Bank of America et Chevron n’ont pas été incluses dans cette liste principale, bien que les deux figuraient parmi les cinq premières positions de Berkshire par valeur de marché dans sa déclaration 13F du quatrième trimestre, rapporte Benzinga.

Les mouvements de portefeuille fin 2025 confirment le signal

Les omissions s’alignent sur l’activité du quatrième trimestre 2025 : Berkshire a réduit sa participation dans Bank of America de 9 % tout en augmentant sa position dans Chevron de 7 %, selon Benzinga.

Cette divergence signale de la sélectivité plutôt qu’une sortie généralisée, et elle encadre la manière dont Abel pourrait gérer les participations non essentielles au fil du temps.

Trésorerie, culture et rémunération dans l'ère post‑Buffett

Abel a renforcé une culture de « gouvernance responsable » et d’autonomie décentralisée.

Il a également mis en avant une solidité financière de type « forteresse », avec des liquidités dépassant désormais $370 billion, rapporte Benzinga.

La transition de direction s’accompagne d’un réajustement des rémunérations. Le salaire de base d’Abel est de $25 million, contre $100,000 pour Buffett, selon Benzinga.

Contexte de valorisation et risque des utilities au sein de Berkshire

En matière de valorisation, la capitalisation boursière de Berkshire, à $1,090B, se situe près du point médian d’une fourchette d’évaluation sum‑of‑the‑parts de $1,077B, soutenant une position de conservation pour les investisseurs long terme, selon une analyse de Seeking Alpha.
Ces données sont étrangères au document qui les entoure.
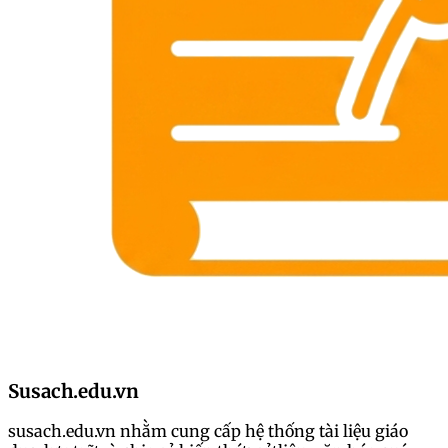
Susach.edu.vn
susach.edu.vn nhằm cung cấp hệ thống tài liệu giáo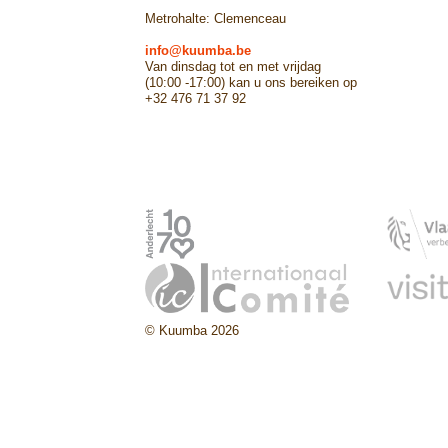
Metrohalte: Clemenceau
info@kuumba.be
Van dinsdag tot en met vrijdag
(10:00 -17:00) kan u ons bereiken op
+32 476 71 37 92
© Kuumba 2026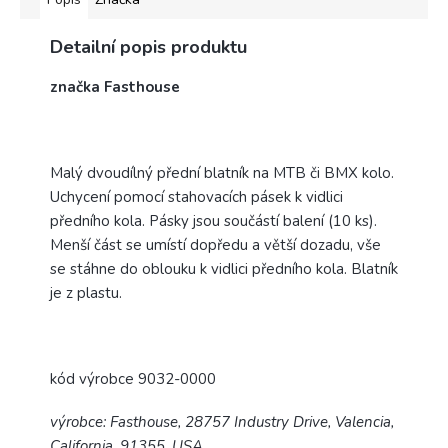
Detailní popis produktu
značka Fasthouse
Malý dvoudílný přední blatník na MTB či BMX kolo.
Uchycení pomocí stahovacích pásek k vidlici
předního kola. Pásky jsou součástí balení (10 ks).
Menší část se umístí dopředu a větší dozadu, vše
se stáhne do oblouku k vidlici předního kola. Blatník
je z plastu.
kód výrobce 9032-0000
výrobce: Fasthouse, 28757 Industry Drive, Valencia,
California, 91355, USA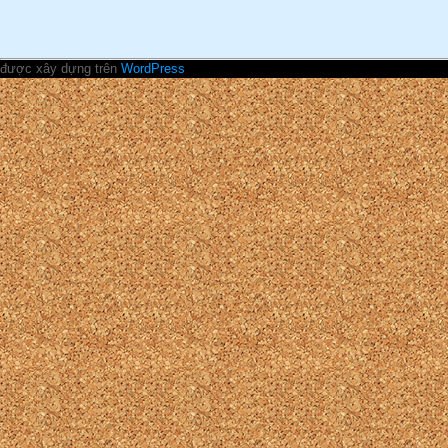
được xây dựng trên
WordPress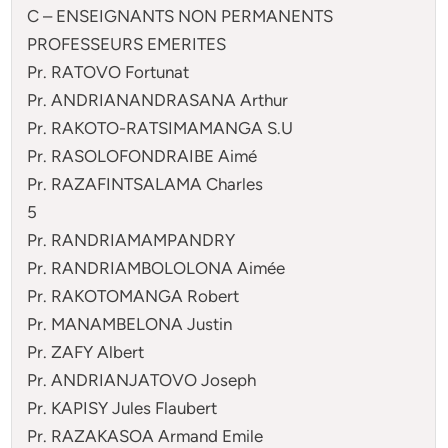
C – ENSEIGNANTS NON PERMANENTS
PROFESSEURS EMERITES
Pr. RATOVO Fortunat
Pr. ANDRIANANDRASANA Arthur
Pr. RAKOTO-RATSIMAMANGA S.U
Pr. RASOLOFONDRAIBE Aimé
Pr. RAZAFINTSALAMA Charles
5
Pr. RANDRIAMAMPANDRY
Pr. RANDRIAMBOLOLONA Aimée
Pr. RAKOTOMANGA Robert
Pr. MANAMBELONA Justin
Pr. ZAFY Albert
Pr. ANDRIANJATOVO Joseph
Pr. KAPISY Jules Flaubert
Pr. RAZAKASOA Armand Emile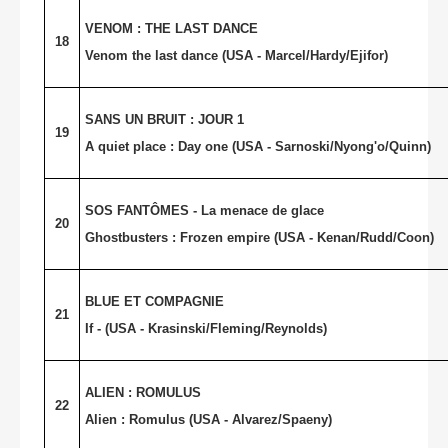
VENOM : THE LAST DANCE
18
Venom the last dance (
USA
- Marcel/Hardy/Ejifor)
SANS UN BRUIT : JOUR 1
19
A quiet place : Day one (USA - Sarnoski/Nyong'o/Quinn)
SOS FANTÔMES - La menace de glace
20
Ghostbusters : Frozen empire (USA - Kenan/Rudd/Coon)
BLUE ET COMPAGNIE
21
If - (USA - Krasinski/Fleming/Reynolds)
ALIEN : ROMULUS
22
Alien : Romulus (USA - Alvarez/Spaeny)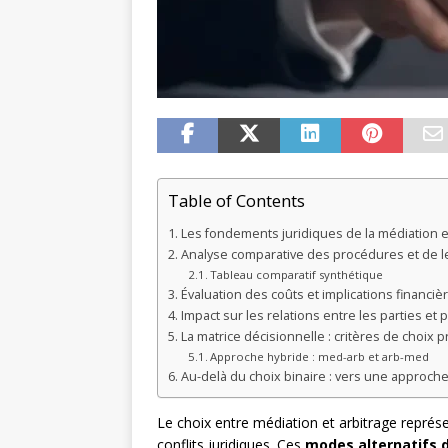
Table of Contents
Les fondements juridiques de la médiation et
Analyse comparative des procédures et de 
Tableau comparatif synthétique
Évaluation des coûts et implications financiè
Impact sur les relations entre les parties et
La matrice décisionnelle : critères de choix
Approche hybride : med-arb et arb-med
Au-delà du choix binaire : vers une approche
Le choix entre médiation et arbitrage représ
conflits juridiques. Ces
modes alternatifs 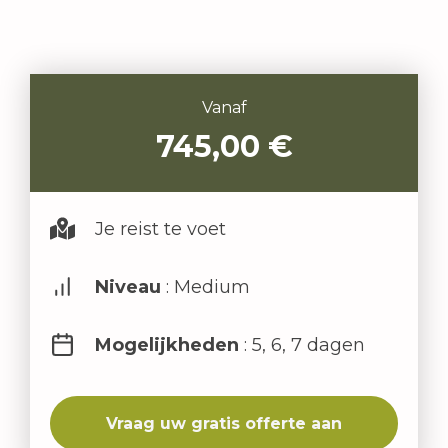
Vanaf
745,00
€
Je reist te voet
Niveau
: Medium
Mogelijkheden
: 5, 6, 7 dagen
Vraag uw gratis offerte aan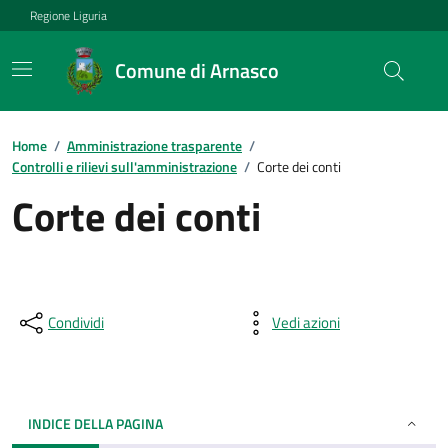
Regione Liguria
Comune di Arnasco
Home
/
Amministrazione trasparente
/
Controlli e rilievi sull'amministrazione
/
Corte dei conti
Corte dei conti
Condividi
Vedi azioni
INDICE DELLA PAGINA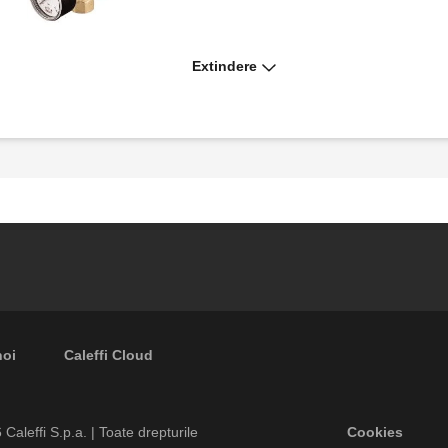
Extindere
Supapă de siguranță.
noi
Caleffi Cloud
Footer men
6
Caleffi S.p.a. | Toate drepturile
Cookies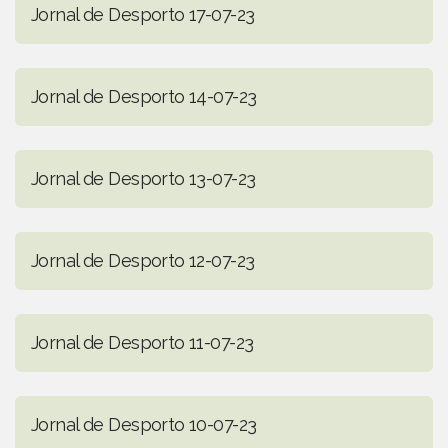
Jornal de Desporto 17-07-23
Jornal de Desporto 14-07-23
Jornal de Desporto 13-07-23
Jornal de Desporto 12-07-23
Jornal de Desporto 11-07-23
Jornal de Desporto 10-07-23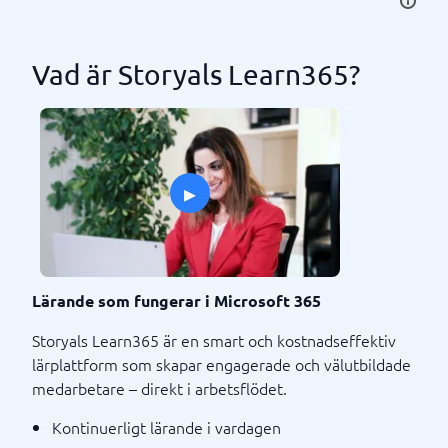
Vad är Storyals Learn365?
▸
Lärande som fungerar i Microsoft 365
Storyals Learn365 är en smart och kostnadseffektiv
lärplattform som skapar engagerade och välutbildade
medarbetare – direkt i arbetsflödet.
Kontinuerligt lärande i vardagen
Au sein du portefeuille d’activités opérationnelles, Berkshire Hathaway Energy subit des pressions liées aux responsabilités en cas d’incendies de forêt et à des cessions d’actifs.

La ventilation de Seeking Alpha estime que la valeur de BHE est passée de plus de $49B à environ $45B.

Sous‑performeurs et points à surveiller

Abel a été franc au sujet des paris moins performants.

L’investissement dans Kraft Heinz a été qualifié de « décevant », avec des rendements « bien en‑deçà d’un niveau adéquat », rapporte Benzinga.

À l’avenir, les investisseurs devraient surveiller les décisions d’allocation du capital d’Abel, la performance de Berkshire dépendant d’un déploiement discipliné au‑delà du mandat de Buffett, selon Seeking Alpha.

Le message de Berkshire sous Abel mêle continuité et concentration : un cercle réduit d’actions principales, une très importante réserve de liquidités et des évaluations franches des sous‑performeurs.

Le test à court terme est de savoir comment ce plan se traduira par une capitalisation régulière et durable à long terme à travers les portefeuilles d’assurance, d’énergie et d’actions.